第11章 江戸川コナンとの対立
「広田雅美…ねぇ…」
私は耳の中から零れる声に乾いた笑いを上げた。そして、再度ため息を吐いた。どうしたらこの偶然が重なるのだろうか…と頭を悩ませる種だった。
「どうした…あの女が変な動きを見せやがったか?」
頭の上から聞こえてくる声に私は慌てて首を振った。危ない危ない…何気を抜いているんだ私…。これもあの推理オタクと呼ばれる彼がいらぬ首を突っ込むせいだ。

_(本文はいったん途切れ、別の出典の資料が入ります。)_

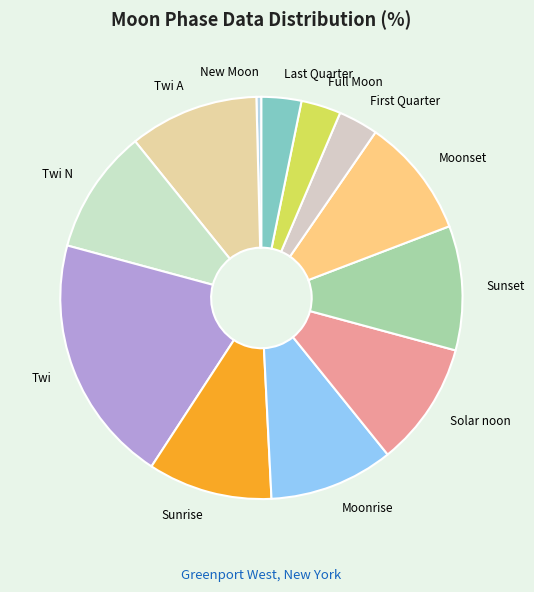

Which has a higher value, Twi N or New Moon?

Twi N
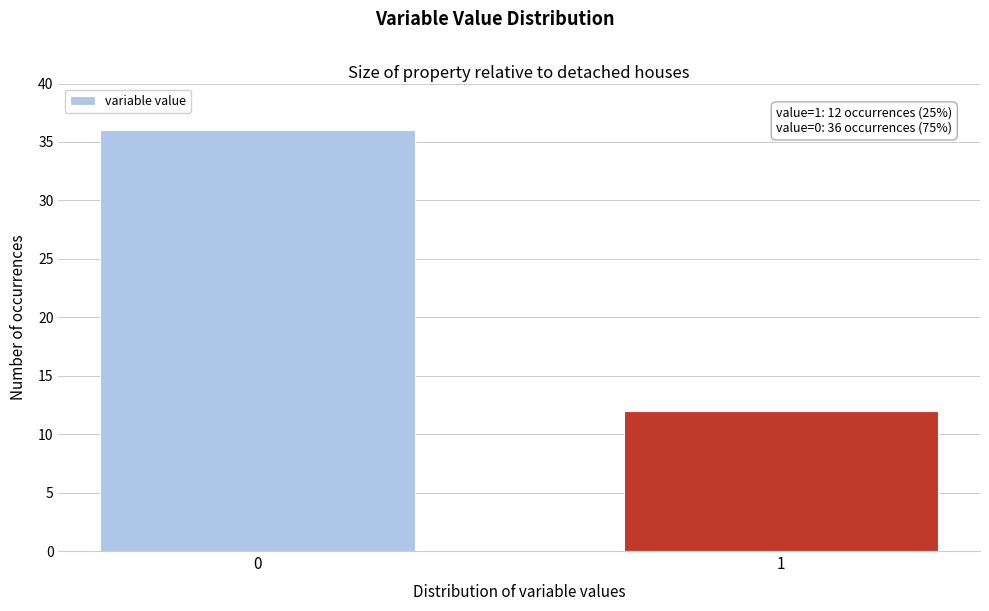

Reading left to right, list all the values displayed in this chart.

36	12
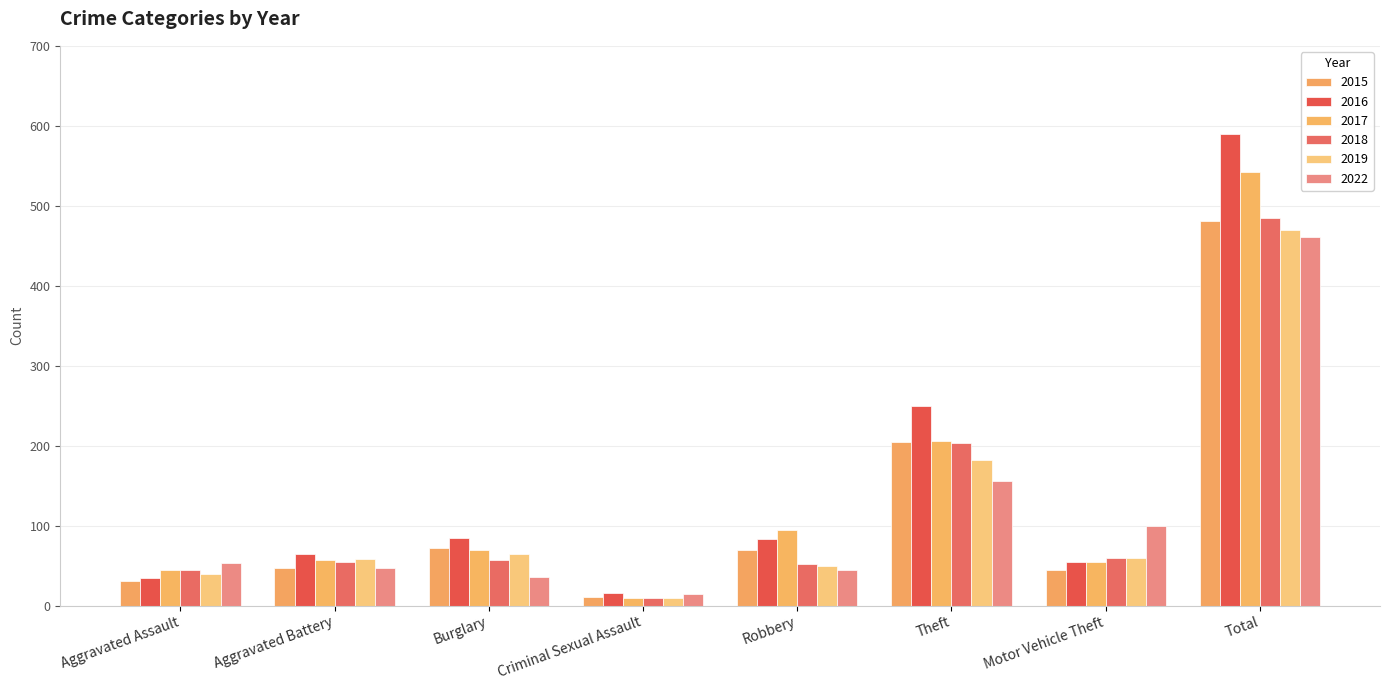

Between Criminal Sexual Assault and Theft, which series saw the biggest shift?

2016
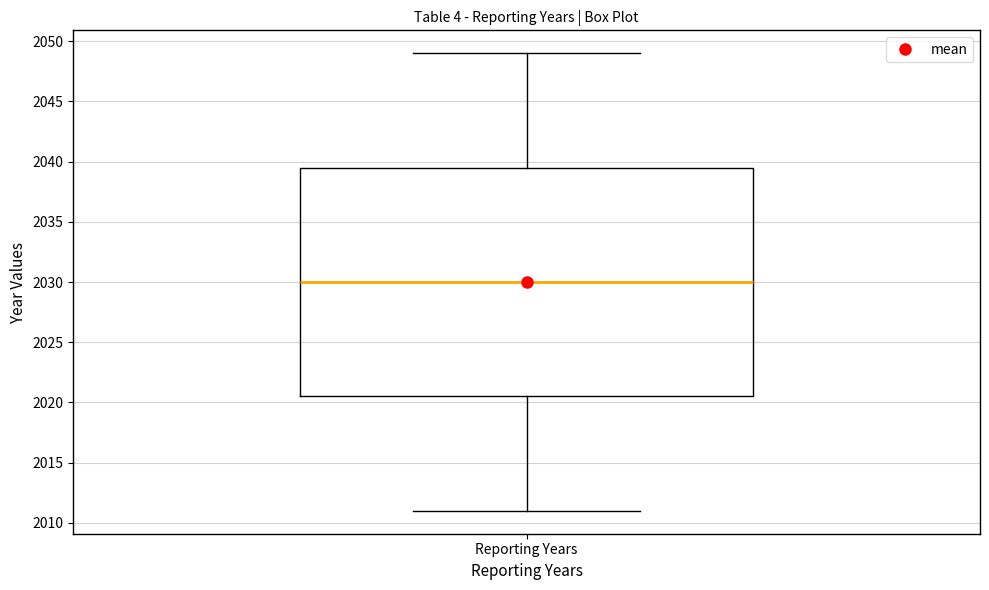

Read this box plot against the y-axis: the position of the median line, the range covered by the box, and the ends of both whiskers. The values are not printed on the chart, so give them approximately, as read against the axis.

median 2030.0, box 2020.5 to 2039.5, whiskers 2011.0 to 2049.0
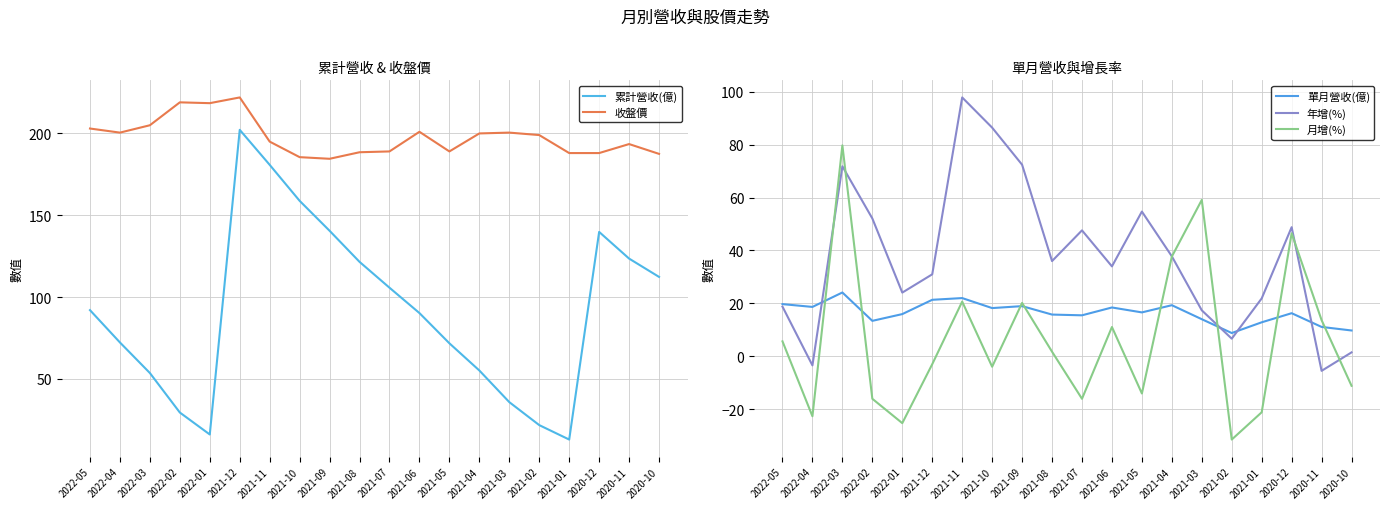

At which label is 月增(%) closest to 24?

2021-11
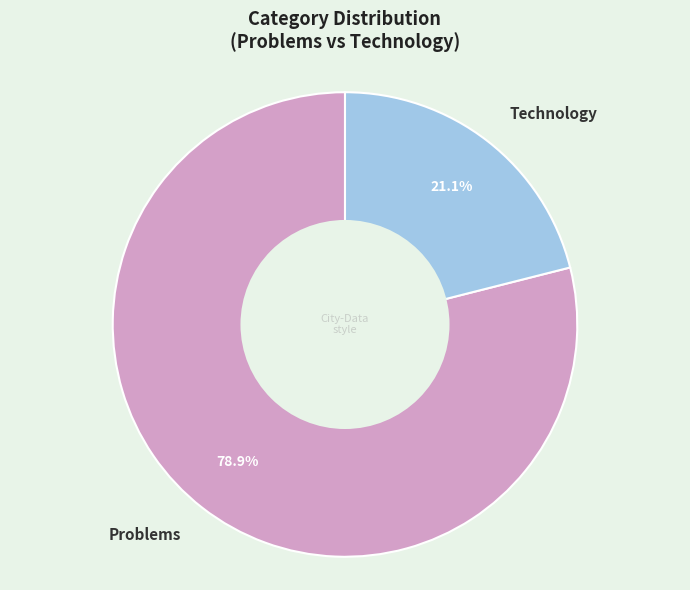

Combined, do Technology and Problems account for over 50%?

Yes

「毛利探偵事務所へのただの依頼だけだよ。彼女は変な動きしてないでしょ? ウォッカ」
双眼鏡を覗いて彼女の動向を探るウォッカに尋ねると、別に気になる動きはありませんぜという答えが返ってくる。耳の中の情報では、依頼は無事受け入れられたようだ。あとは、彼が何もしないことを祈るしかない。私はジンの膝の上から起き上がり、車から出る準備をする。
「依頼は無事完了。10億円、見つかるといいね」
そう声をかけると、ジンが関係ねぇ…と鼻で笑った。
「どうせ手に入れようが手に入れまいが、始末することになってるんだ」
でも、10億円があるのとないのとでは大きく違う。私はんーっと背伸びしてから、ひょいっと車をおりた。宮野明美との約束の日まで一緒に行動すると思っていたウォッカが慌てたように私を呼ぶ。
「おい、どこにいくんだなずな」
「約束にはちゃんといるよ。私が後始末すればいいんでしょ?」
私はバイバイと手を振って、扉を閉める。本当は私に全部任せてくれれば良かったんだけど…ジンはそれを断った。宮野明美は自分の手で殺したいらしい…よっぽどクソ親父の出来事は気分を害したらしい。
「さてさて。私は私の仕事の準備をしなくちゃね」
裏工作、隠蔽、逃走手段…やることは沢山あるのだ。